UHN Sugriwa Berfokus pada Kajian Lontar
Salah satu keunikan UHN IGB Sugriwa adalah komitmennya terhadap kajian lontar dan pelestarian naskah-naskah kuno. Menggunakan nama I Gusti Bagus Sugriwa, keberadaan universitas ini diharapkan dapat melanjutkan semangatnya terhadap studi naskah Jawa Kuna dan Bali Kuna.
Hal ini sesuai dengan visinya, “Terdepan dalam Dharma, Berdaya Saing dalam Widya, dan Adaptif dalam Budaya.” Visi tersebut mencerminkan keseimbangan antara nilai spiritual (Dharma), ilmu pengetahuan (Widya), dan adaptasi terhadap perkembangan budaya modern.
Selain menjadi pusat pendidikan agama, kampus ini juga mulai mengembangkan riset dalam ekoteologi, yaitu kajian tentang hubungan antara spiritualitas dan lingkungan hidup. Pendekatan ini menunjukkan bahwa ajaran Hindu tidak berhenti pada ritual keagamaan, tetapi juga mengajarkan keseimbangan manusia dengan alam. Prinsip yang dikenal sebagai Tri Hita Karana, yaitu harmoni antara manusia, alam, dan Tuhan.
Fakultas di UHN Sugriwa
UHN IGB Sugriwa memiliki beberapa fakultas. Ada Fakultas Dharma Acarya, yang fokus pada pendidikan agama dan sastra Hindu; Fakultas Dharma Duta, yang mempelajari komunikasi, penerangan Hindu, dan industri perjalanan spiritual; serta Fakultas Brahma Widya, yang menitikberatkan pada filsafat dan hukum Hindu.

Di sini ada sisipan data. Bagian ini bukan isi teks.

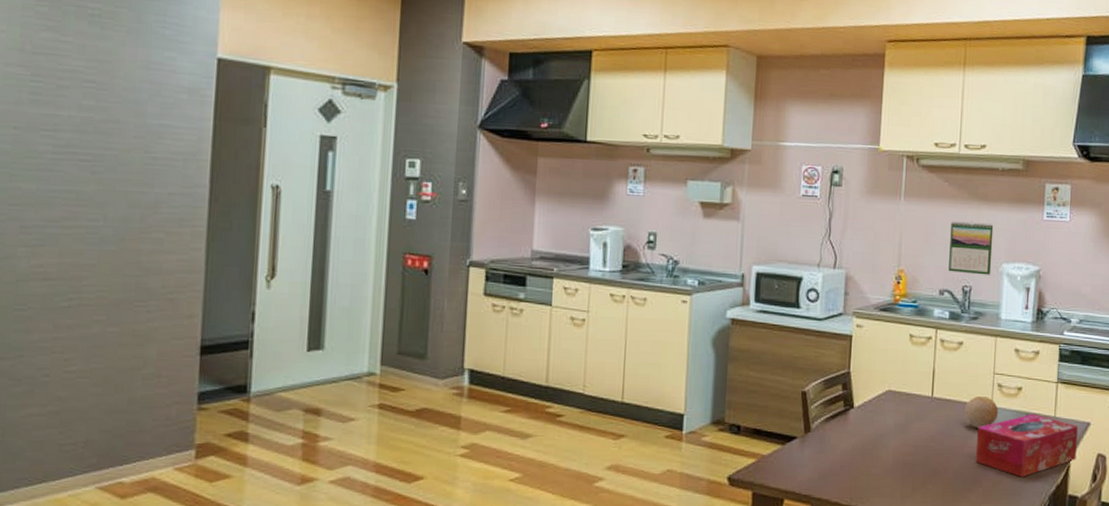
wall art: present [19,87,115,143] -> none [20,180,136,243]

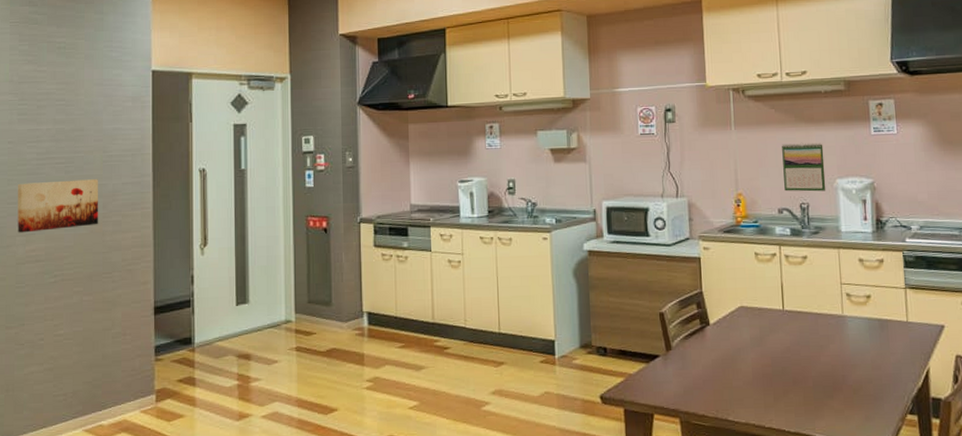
wall art: none [20,180,136,243] -> present [17,179,99,233]
fruit: present [964,396,999,428] -> none [816,306,851,337]
tissue box: present [975,414,1078,477] -> none [831,320,935,382]

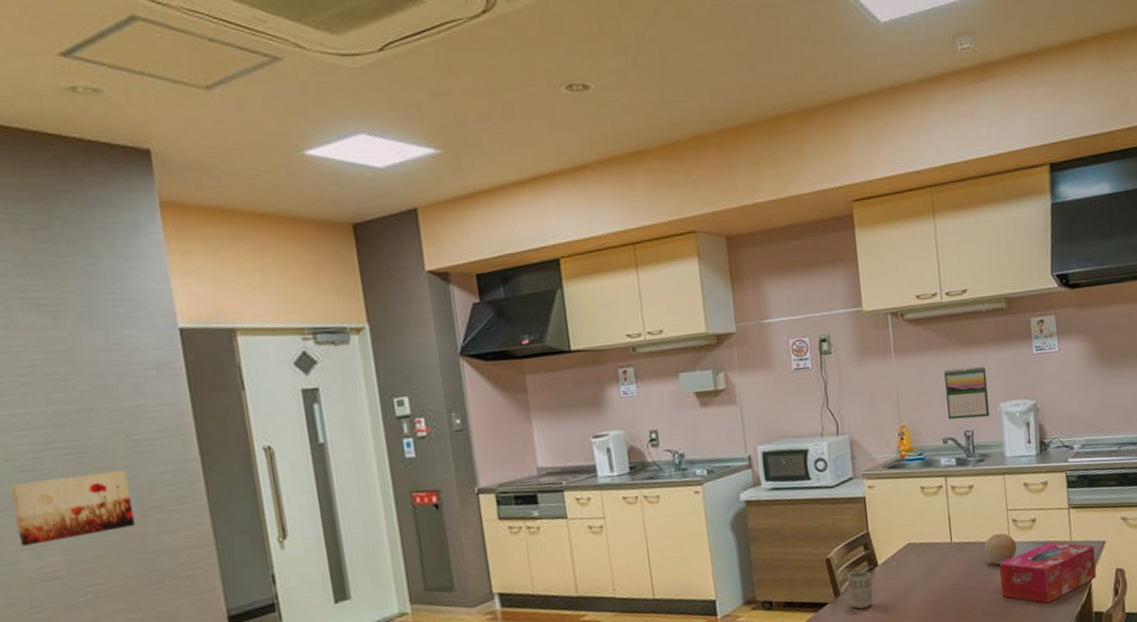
cup: none [679,328,704,365] -> present [847,570,874,609]
fruit: none [816,306,851,337] -> present [983,533,1017,565]
tissue box: none [831,320,935,382] -> present [999,541,1097,604]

Beberapa program pascasarjana juga tersedia, mulai dari Magister (S2) hingga Doktora (S3), untuk memperdalam studi keagamaan dan kebudayaan Hindu.
Menuju World-Class University
Langkah UHN IGB Sugriwa untuk menjadi universitas kelas dunia tampak dari kiprah akademiknya. Tercatat tujuh dosen kampus ini berhasil meraih beasiswa LPDP, sebuah capaian penting untuk meningkatkan kompetensi akademik di tingkat global.
Selain itu, kampus ini juga sedang mempersiapkan diri menjadi World-Class University, sebagaimana disebutkan dalam berita resmi Kemenag. Upaya tersebut dilakukan dengan memperluas jejaring internasional memperkuat riset, dan membuka ruang bagi mahasiswa asing yang tertarik mempelajari Hindu dan budaya Bali. Ini dibuktikan dengan kerja sama antara UHN IGB Sugriwa dengan UTKAL University, Bhubaneswar, India.
“Kami ingin kerjasama dengan UHN IGB Sugriwa dalam bidang pendidikan, budaya, dan penelitian. Salah satunya melalui program pertukaran mahasiswa program Pascasarjana dan Pascadoktoral serta pertukaran Dosen,” kata Koordinator Pusat Studi Bahasa, Bahan Pustaka dan Budaya, yang juga sebagai perwakilan UTKAL University, Bhubaneswar, India, Subash Chandra Dash, Selasa (11/10/2022), sebagaimana dikutip dari laman Kemenag.